No dia seguinte,
como eu estivesse a preparar-me para descer, entrou no meu quarto uma
borboleta, tão negra como a outra, e muito maior do que ela.
Lembrou-me o caso da véspera, e ri-me; entrei logo a pensar na filha
de Dona Eusébia, no susto que tivera e na dignidade que, apesar
dele, soube conservar. A borboleta, depois de esvoaçar muito em
torno de mim, pousou-me na testa. Sacudi-a, ela foi pousar na
vidraça; e, porque eu sacudisse de novo, saiu dali e veio parar em
cima de um velho retrato de meu pai. Era negra como a noite; e o
gesto brando com que, uma vez posta, começou a mover as asas, tinha
um certo ar escarninho, uma espécie de ironia mefistofélica, que me
aborreceu muito.
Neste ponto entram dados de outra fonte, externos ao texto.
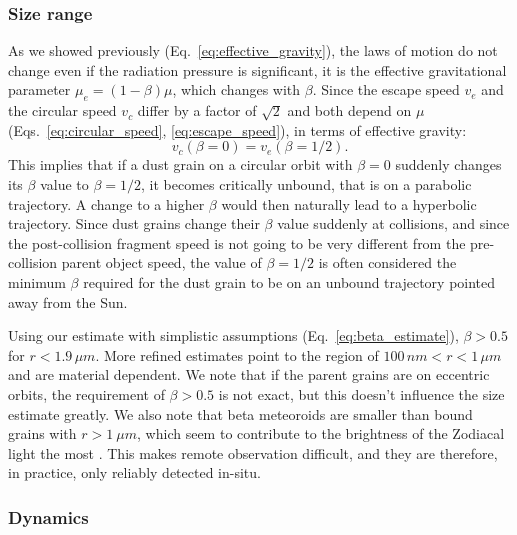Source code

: \subsubsection{Size range}

As we showed previously (Eq.~\ref{eq:effective_gravity}), the laws of motion do not change even if the radiation pressure is significant, it is the effective gravitational parameter $\mu_{e} = (1-\beta) \mu$, which changes with $\beta$. Since the escape speed $v_e$ and the circular speed $v_c$ differ by a factor of $\sqrt{2}$ and both depend on $\mu$ (Eqs.~\ref{eq:circular_speed}, \ref{eq:escape_speed}), in terms of effective gravity:
\begin{equation}
    v_c(\beta=0) = v_e(\beta=1/2).
\end{equation}
This implies that if a dust grain on a circular orbit with $\beta=0$ suddenly changes its $\beta$ value to $\beta = 1/2$, it becomes critically unbound, that is on a parabolic trajectory. A change to a higher $\beta$ would then naturally lead to a hyperbolic trajectory. Since dust grains change their $\beta$ value suddenly at collisions, and since the post-collision fragment speed is not going to be very different from the pre-collision parent object speed, the value of $\beta=1/2$ is often considered the minimum $\beta$ required for the dust grain to be on an unbound trajectory pointed away from the Sun.

Using our estimate with simplistic assumptions (Eq.~\ref{eq:beta_estimate}), $\beta > 0.5$ for $r < 1.9 \, \si{\mu m}$. More refined estimates \citep{kimura2003composition} point to the region of $100 \, \si{nm} < r < 1 \, \si{\mu m}$ and are material dependent. We note that if the parent grains are on eccentric orbits, the requirement of $\beta > 0.5$ is not exact, but this doesn't influence the size estimate greatly. We also note that beta meteoroids are smaller than bound grains with $r>\SI{1}{\mu m}$, which seem to contribute to the brightness of the Zodiacal light the most \citep{leinert1981zodiacal}. This makes remote observation difficult, and they are therefore, in practice, only reliably detected in-situ.

\subsubsection{Dynamics}

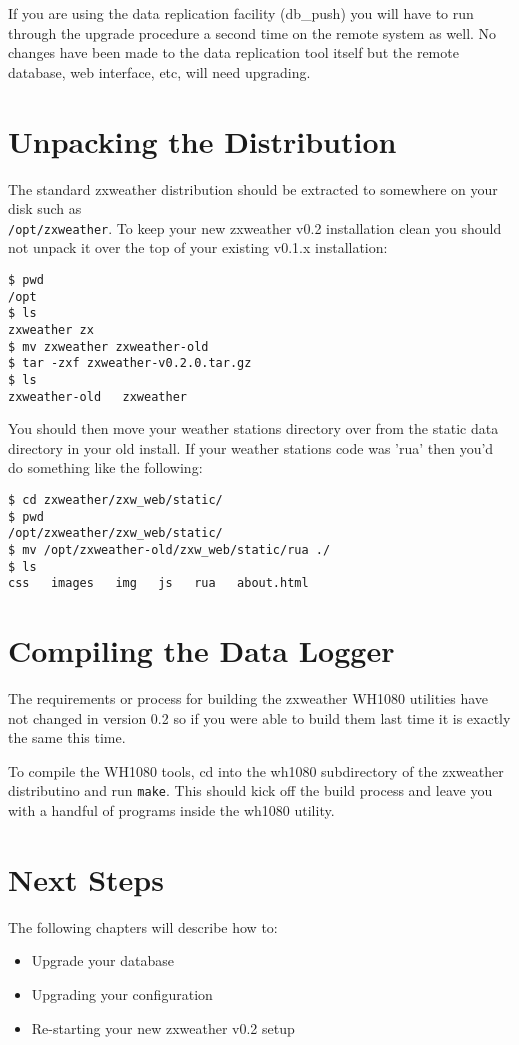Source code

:\documentclass[a4paper,10pt,draft]{book}
\begin{document}
If you are using the data replication facility (db\_push) you will have to run through the upgrade procedure a second time on the remote system as well. No changes have been made to the data replication tool itself but the remote database, web interface, etc, will need upgrading.

\section{Unpacking the Distribution}
The standard zxweather distribution should be extracted to somewhere on your disk such as \\ \verb|/opt/zxweather|. To keep your new zxweather v0.2 installation clean you should not unpack it over the top of your existing v0.1.x installation:

\begin{verbatim}
$ pwd
/opt
$ ls
zxweather zx
$ mv zxweather zxweather-old
$ tar -zxf zxweather-v0.2.0.tar.gz
$ ls
zxweather-old   zxweather
\end{verbatim}

You should then move your weather stations directory over from the static data directory in your old install. If your weather stations code was 'rua' then you'd do something like the following:
\begin{verbatim}
$ cd zxweather/zxw_web/static/
$ pwd
/opt/zxweather/zxw_web/static/
$ mv /opt/zxweather-old/zxw_web/static/rua ./
$ ls
css   images   img   js   rua   about.html
\end{verbatim}

\section{Compiling the Data Logger}
The requirements or process for building the zxweather WH1080 utilities have not changed in version 0.2 so if you were able to build them last time it is exactly the same this time.

To compile the WH1080 tools, cd into the wh1080 subdirectory of the zxweather distributino and run \verb|make|. This should kick off the build process and leave you with a handful of programs inside the wh1080 utility.

\section{Next Steps}
The following chapters will describe how to:
\begin{itemize}
\item Upgrade your database
\item Upgrading your configuration
\item Re-starting your new zxweather v0.2 setup
\end{itemize}
\end{document}
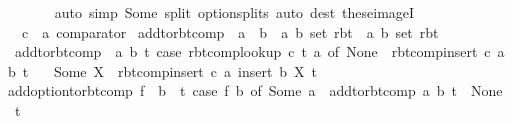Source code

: \begin{isabellebody}
\ \ \ \ \ \ \isamarkupfalse%
\ {\isacharparenleft}{\kern0pt}auto\ simp{\isacharcolon}{\kern0pt}\ Some\ split{\isacharcolon}{\kern0pt}\ option{\isachardot}{\kern0pt}splits{\isacharparenright}{\kern0pt}\ {\isacharparenleft}{\kern0pt}auto\ dest{\isacharcolon}{\kern0pt}\ these{\isacharunderscore}{\kern0pt}imageI{\isacharparenright}{\kern0pt}\ \isanewline
\ \ \isamarkupfalse%
\isanewline
{}\isamarkupfalse%
%
\endisatagproof
{\isafoldproof}%
%
\isadelimproof
\isanewline
%
\endisadelimproof
\isanewline
{}\isamarkupfalse%
\isanewline
\isanewline
{}\isamarkupfalse%
\isanewline
\ \ \ c\ {\isacharcolon}{\kern0pt}{\isacharcolon}{\kern0pt}\ {\isachardoublequoteopen}{\isacharprime}{\kern0pt}a\ comparator{\isachardoublequoteclose}\isanewline
{}\isanewline
\isanewline
{}\isamarkupfalse%
\ add{\isacharunderscore}{\kern0pt}to{\isacharunderscore}{\kern0pt}rbt{\isacharunderscore}{\kern0pt}comp\ {\isacharcolon}{\kern0pt}{\isacharcolon}{\kern0pt}\ {\isachardoublequoteopen}{\isacharprime}{\kern0pt}a\ {\isasymtimes}\ {\isacharprime}{\kern0pt}b\ {\isasymRightarrow}\ {\isacharparenleft}{\kern0pt}{\isacharprime}{\kern0pt}a{\isacharcomma}{\kern0pt}\ {\isacharprime}{\kern0pt}b\ set{\isacharparenright}{\kern0pt}\ rbt\ {\isasymRightarrow}\ {\isacharparenleft}{\kern0pt}{\isacharprime}{\kern0pt}a{\isacharcomma}{\kern0pt}\ {\isacharprime}{\kern0pt}b\ set{\isacharparenright}{\kern0pt}\ rbt{\isachardoublequoteclose}\ \isanewline
\ \ {\isachardoublequoteopen}add{\isacharunderscore}{\kern0pt}to{\isacharunderscore}{\kern0pt}rbt{\isacharunderscore}{\kern0pt}comp\ {\isacharequal}{\kern0pt}\ {\isacharparenleft}{\kern0pt}{\isasymlambda}{\isacharparenleft}{\kern0pt}a{\isacharcomma}{\kern0pt}\ b{\isacharparenright}{\kern0pt}\ t{\isachardot}{\kern0pt}\ case\ rbt{\isacharunderscore}{\kern0pt}comp{\isacharunderscore}{\kern0pt}lookup\ c\ t\ a\ of\ None\ {\isasymRightarrow}\ rbt{\isacharunderscore}{\kern0pt}comp{\isacharunderscore}{\kern0pt}insert\ c\ a\ {\isacharbraceleft}{\kern0pt}b{\isacharbraceright}{\kern0pt}\ t\isanewline
\ \ {\isacharbar}{\kern0pt}\ Some\ X\ {\isasymRightarrow}\ rbt{\isacharunderscore}{\kern0pt}comp{\isacharunderscore}{\kern0pt}insert\ c\ a\ {\isacharparenleft}{\kern0pt}insert\ b\ X{\isacharparenright}{\kern0pt}\ t{\isacharparenright}{\kern0pt}{\isachardoublequoteclose}\isanewline
\isanewline
{}\isamarkupfalse%
\ {\isachardoublequoteopen}add{\isacharunderscore}{\kern0pt}option{\isacharunderscore}{\kern0pt}to{\isacharunderscore}{\kern0pt}rbt{\isacharunderscore}{\kern0pt}comp\ f\ {\isasymequiv}\ {\isacharparenleft}{\kern0pt}{\isasymlambda}b\ {\isacharunderscore}{\kern0pt}\ t{\isachardot}{\kern0pt}\ case\ f\ b\ of\ Some\ a\ {\isasymRightarrow}\ add{\isacharunderscore}{\kern0pt}to{\isacharunderscore}{\kern0pt}rbt{\isacharunderscore}{\kern0pt}comp\ {\isacharparenleft}{\kern0pt}a{\isacharcomma}{\kern0pt}\ b{\isacharparenright}{\kern0pt}\ t\ {\isacharbar}{\kern0pt}\ None\ {\isasymRightarrow}\ t{\isacharparenright}{\kern0pt}{\isachardoublequoteclose}\isanewline

\end{isabellebody}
Dei de ombros, saí do quarto; mas tornando lá,
minutos depois, e achando-a ainda no mesmo lugar, senti um repelão
dos nervos, lancei mão de uma toalha, bati-lhe e ela caiu.
Não caiu morta;
ainda torcia o corpo e movia as farpinhas da cabeça. Apiedei-me;
tomei-a na palma da mão e fui depô-la no peitoril da janela. Era
tarde; a infeliz expirou dentro de alguns segundos. Fiquei um pouco
aborrecido, incomodado.
- Também por que
diabo não era ela azul? disse eu comigo.
E esta reflexão, -
uma das mais profundas que se tem feito desde a invenção das
borboletas, - me consolou do malefício, e me reconciliou comigo
mesmo. Deixei-me estar a contemplar o cadáver, com alguma simpatia,
confesso. Imaginei que ela saíra do mato, almoçada e feliz. A manhã
era linda. Veio por ali fora, modesta e negra, espairecendo as suas
borboletices, sob a vasta cúpula de um céu azul, que é sempre
azul, para todas as asas. Passa pela minha janela, entra e dá
comigo. Suponho que nunca teria visto um homem; não sabia, portanto,
o que era o homem; descreveu infinitas voltas em torno do meu corpo,
e viu que me movia, que tinha olhos, braços, pernas, um ar divino,
uma estatura colossal. Então disse consigo: “Este é provavelmente
o inventor das borboletas.”
A ideia subjugou-a,
aterrou-a; mas o medo, que é também sugestivo, insinuou-lhe que o
melhor modo de agradar ao seu criador era beijá-lo na testa, e ela
beijou-me na testa.
Quando enxotada por
mim, foi pousar na vidraça, viu dali o retrato de meu pai, e não é
impossível que descobrisse meia verdade, a saber, que estava ali o
pai do inventor das borboletas, e voou a pedir-lhe misericórdia.
Pois um golpe de
toalha rematou a aventura. Não lhe valeu a imensidade azul, nem a
alegria das flores, nem a pompa das folhas verdes, contra uma toalha
de rosto, dois palmos de linho cru. Vejam como é bom ser superior às
borboletas! Porque, é justo dizê-lo, se ela fosse azul, ou cor de
laranja, não teria mais segura a vida; não era impossível que eu a
atravessasse com um alfinete, para recreio dos olhos.
Não era. Esta
última ideia restituiu-me a consolação; uni o dedo grande ao
polegar, despedi um piparote e o cadáver caiu no jardim. Era tempo;
aí vinham já as próvidas formigas...
Não, volto à
primeira ideia; creio que para ela era melhor ter nascido azul.